======== Data segment ========

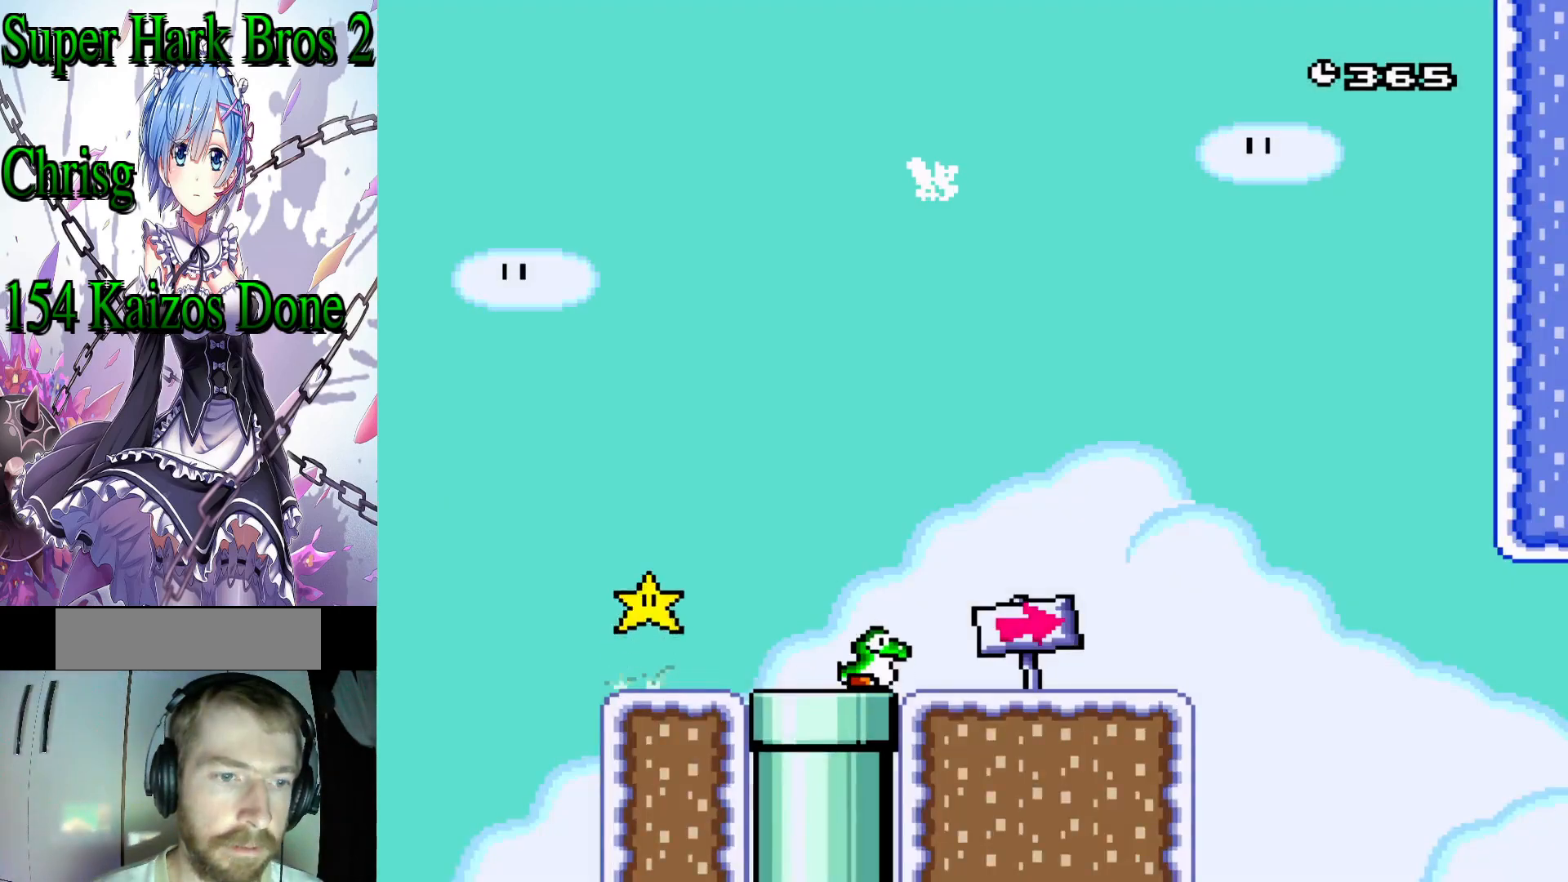
{"buttons": ["Y", "DPAD_LEFT"], "events": [[17, "DPAD_RIGHT", "down"], [333, "DPAD_RIGHT", "up"], [433, "DPAD_LEFT", "down"]]}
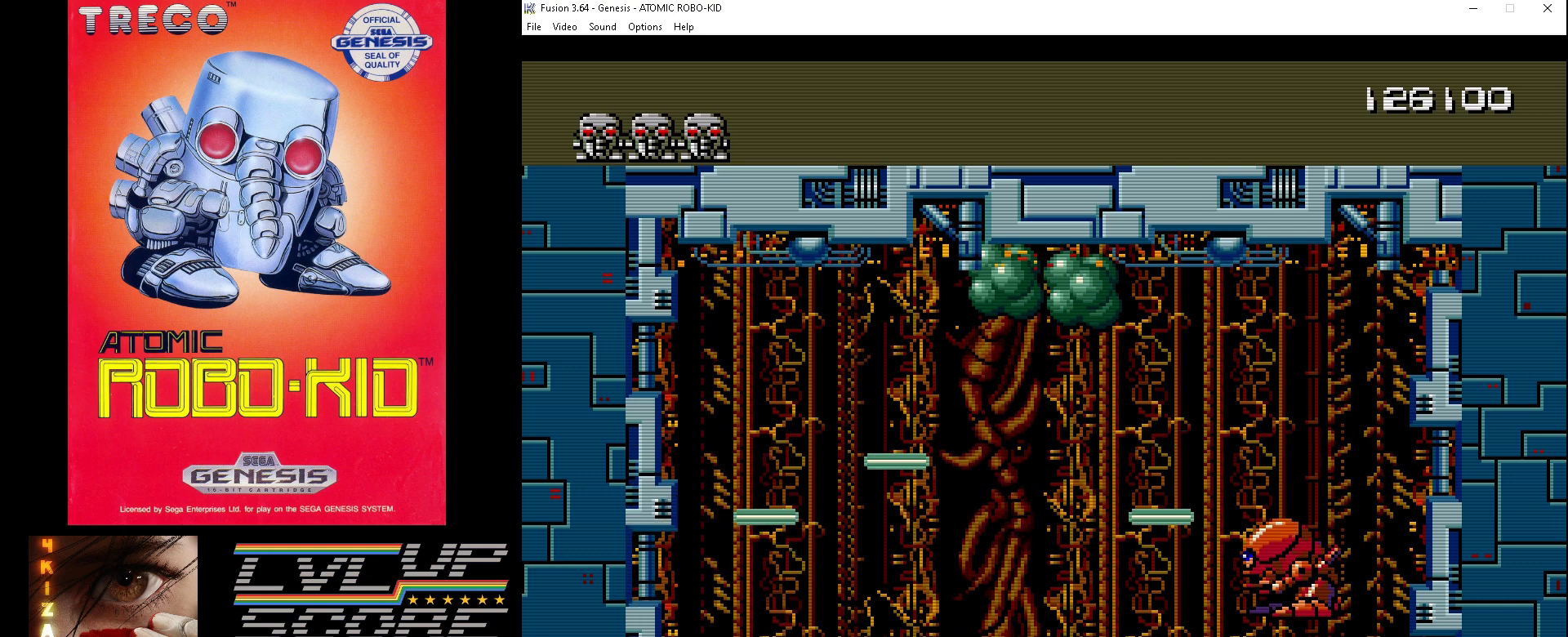
Gameplay with a controller (Xbox layout); each line is a JSON object with the inputs held at the frame after it. "events" lists button and stick changes between this image and that frame as [ms after this image, input, new state], when the widget could be followed in between. Not read: HOME L1 L2 L3 R1 R2 R3.
{"buttons": [], "events": [[433, "A", "down"], [500, "A", "up"]]}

========

Exercise requirements: List every line above that contains the word "buttons".

Answer below:
{"buttons": ["Y", "DPAD_LEFT"], "events": [[17, "DPAD_RIGHT", "down"], [333, "DPAD_RIGHT", "up"], [433, "DPAD_LEFT", "down"]]}
{"buttons": [], "events": [[433, "A", "down"], [500, "A", "up"]]}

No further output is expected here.